# [Excerpt provided]
# # # #
# Casa Fear Haunt 2015



## Casa Fear (Jan 2, 2009)

Zombie Themed yard haunt


----------



## Hairazor (Mar 13, 2012)

Wow oh Wow! So many great unique scenes. I think my fave is the guy with the shovel subduing the reluctant corpse


----------



## jdubbya (Nov 6, 2005)

Amazing! Your animations are great. I also loved the shovel guy. The arm on the ground with the fingers moving was hilarious. Awesome detail and everything was really well thought out. Really enjoyed seeing this!!


----------



## RoxyBlue (Oct 6, 2008)

You've got quite the array of unique animations.


----------



## selling1309 (Mar 30, 2016)

That is the most amazing and active yard I have seen! Very well played! 
Great inspiration! What methods are used to animate the props? Air, motors, magic, all of the above?


----------



## David_AVD (Nov 9, 2012)

Fantastic animations.


----------



## Casa Fear (Jan 2, 2009)

All animations are done with pneumatics


----------



## IMU (Apr 8, 2009)

Awesome pneumatics.


----------



## Brucifer13 (Nov 13, 2013)

Truly incredible animatronics! Great lighting as well. Best zombie haunt I've ever seen. Outstanding job!
# # # #
# [Record excerpts]
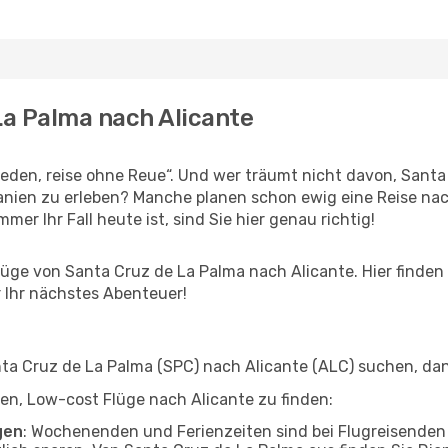
La Palma nach Alicante
den, reise ohne Reue“. Und wer träumt nicht davon, Santa 
nien zu erleben? Manche planen schon ewig eine Reise nach
er Ihr Fall heute ist, sind Sie hier genau richtig!
ge von Santa Cruz de La Palma nach Alicante. Hier finden Si
 Ihr nächstes Abenteuer!
a Cruz de La Palma (SPC) nach Alicante (ALC) suchen, dann 
lfen, Low-cost Flüge nach Alicante zu finden:
gen
: Wochenenden und Ferienzeiten sind bei Flugreisenden b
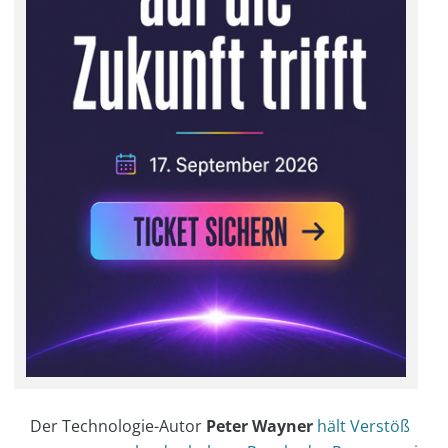
Der Technologie-Autor
Peter Wayner
hält Verstöß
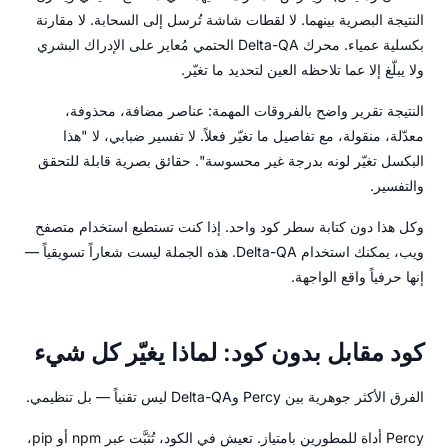
النتيجة البصرية بينهما. لا لقطات شاشة تُرسل إلى السحابة. لا مقارنة
بكسلية عمياء. محرك Delta-QA الحتمي مُعاير على الإدراك البشري
ولا يبلّغ إلا عما تلاحظه العين لتحديد ما تغيّر.
النتيجة تقرير واضح بالفروقات المهمة: عناصر مضافة، محذوفة،
معدّلة، منقولة، مع تفاصيل ما تغيّر فعلاً. لا تفسير ضبابي، لا "هذا
البكسل تغيّر لونه بدرجة غير محسوسة". حقائق بصرية قابلة للتحقق
والتفسير.
وكل هذا دون كتابة سطر كود واحد. إذا كنت تستطيع استخدام متصفح
ويب، يمكنك استخدام Delta-QA. هذه الجملة ليست شعاراً تسويقياً —
إنها حرفياً واقع الواجهة.
كود مقابل بدون كود: لماذا يغيّر كل شيء
الفرق الأكثر جوهرية بين Percy وDelta-QA ليس تقنياً — بل تنظيمي.
Percy أداة للمطورين بامتياز. تعيش في الكود، تُثبَّت عبر npm أو pip،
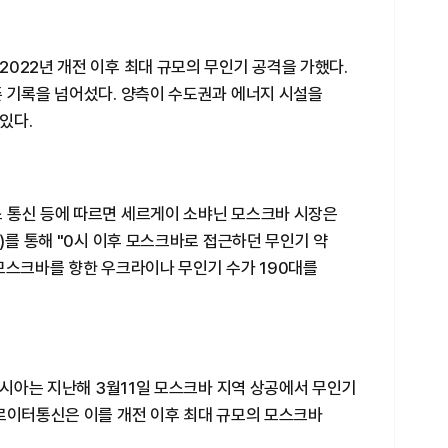
022년 개전 이후 최대 규모의 무인기 공격을 가했다.
존 기록을 넘어섰다. 양측이 수도권과 에너지 시설을
있다.
 통신 등에 따르면 세르게이 소뱌닌 모스크바 시장은
)를 통해 "0시 이후 모스크바로 접근하던 무인기 약
모스크바를 향한 우크라이나 무인기 수가 190대를
 러시아는 지난해 3월11일 모스크바 지역 상공에서 무인기
 로이터통신은 이를 개전 이후 최대 규모의 모스크바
# # # #
# [Questions on the material]
1. In the Casa Fear Haunt 2015 thread, list each username that posted a reply, leaving out Casa Fear.
2. Carry on the Casa Fear Haunt 2015 thread, picking up after its last post.

# [Answers by task]
1. Hairazor, jdubbya, RoxyBlue, selling1309, David_AVD, IMU, Brucifer13

2.
----------



## Copchick (Apr 10, 2012)

Whoa! Love the props! I like the detailing and the movements of the props. My two favs are the one with the shovel chopping at the squirming wrapped prop, and the zombie (or is it? lol) eating the other prop. Very cool haunt!


----------



## spinwitch (Jun 14, 2009)

Wow!! How many years did it take to acquire/build all those? I love the whirling bride and groom.


----------



## Spooky1 (Aug 25, 2008)

Wow, lots of great animated props. I like the very random seeming pattern for the kicking legs in the doghouse.


----------



## Longmont Haunt (Jul 26, 2016)

That was darned impressive! Great work! Personal favorites are the zombie eating the other guy, as both moved, and the kicking legs from the dog house!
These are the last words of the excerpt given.